» Raw data:
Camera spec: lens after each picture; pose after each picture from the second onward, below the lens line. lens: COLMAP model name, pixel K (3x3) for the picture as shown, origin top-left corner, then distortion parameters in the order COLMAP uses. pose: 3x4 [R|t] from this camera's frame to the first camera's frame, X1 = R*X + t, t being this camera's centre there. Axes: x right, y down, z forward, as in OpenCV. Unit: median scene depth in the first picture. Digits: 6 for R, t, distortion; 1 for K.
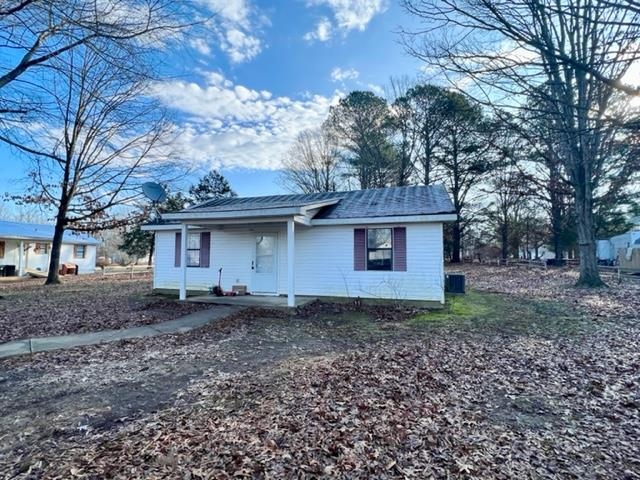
lens RADIAL K [[305.6, 0, 320.8], [0, 305.6, 239.0], [0, 0, 1]] dist [0.005978, 0.000372]
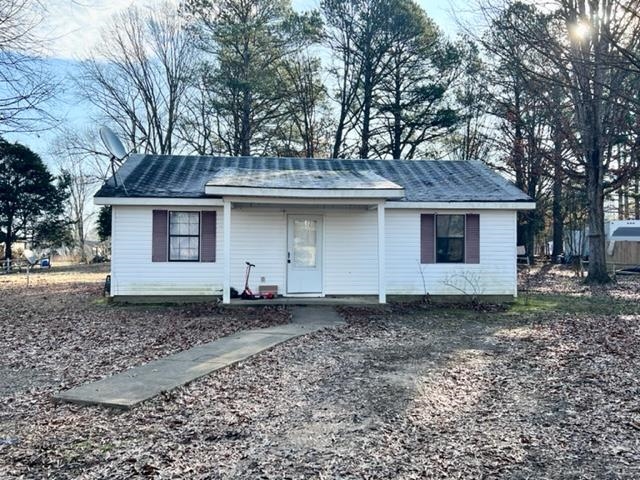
lens RADIAL K [[572.5, 0, 319.4], [0, 572.5, 240.6], [0, 0, 1]] dist [-0.004911, -0.004078]
pose [[0.932528, 0.010236, 0.360953, -0.729157], [-0.023301, 0.999221, 0.031860, -0.003867], [-0.360346, -0.038121, 0.932040, -0.377751]]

» What the task requires: Rename "Digits" to "Decimal places" throughout the material and repeat it otherwise unchanged, without the pictures.

» Exercise result:
Camera spec: lens after each picture; pose after each picture from the second onward, below the lens line. lens: COLMAP model name, pixel K (3x3) for the picture as shown, origin top-left corner, then distortion parameters in the order COLMAP uses. pose: 3x4 [R|t] from this camera's frame to the first camera's frame, X1 = R*X + t, t being this camera's centre there. Axes: x right, y down, z forward, as in OpenCV. Unit: median scene depth in the first picture. Decimal places: 6 for R, t, distortion; 1 for K.
lens RADIAL K [[305.6, 0, 320.8], [0, 305.6, 239.0], [0, 0, 1]] dist [0.005978, 0.000372]
lens RADIAL K [[572.5, 0, 319.4], [0, 572.5, 240.6], [0, 0, 1]] dist [-0.004911, -0.004078]
pose [[0.932528, 0.010236, 0.360953, -0.729157], [-0.023301, 0.999221, 0.031860, -0.003867], [-0.360346, -0.038121, 0.932040, -0.377751]]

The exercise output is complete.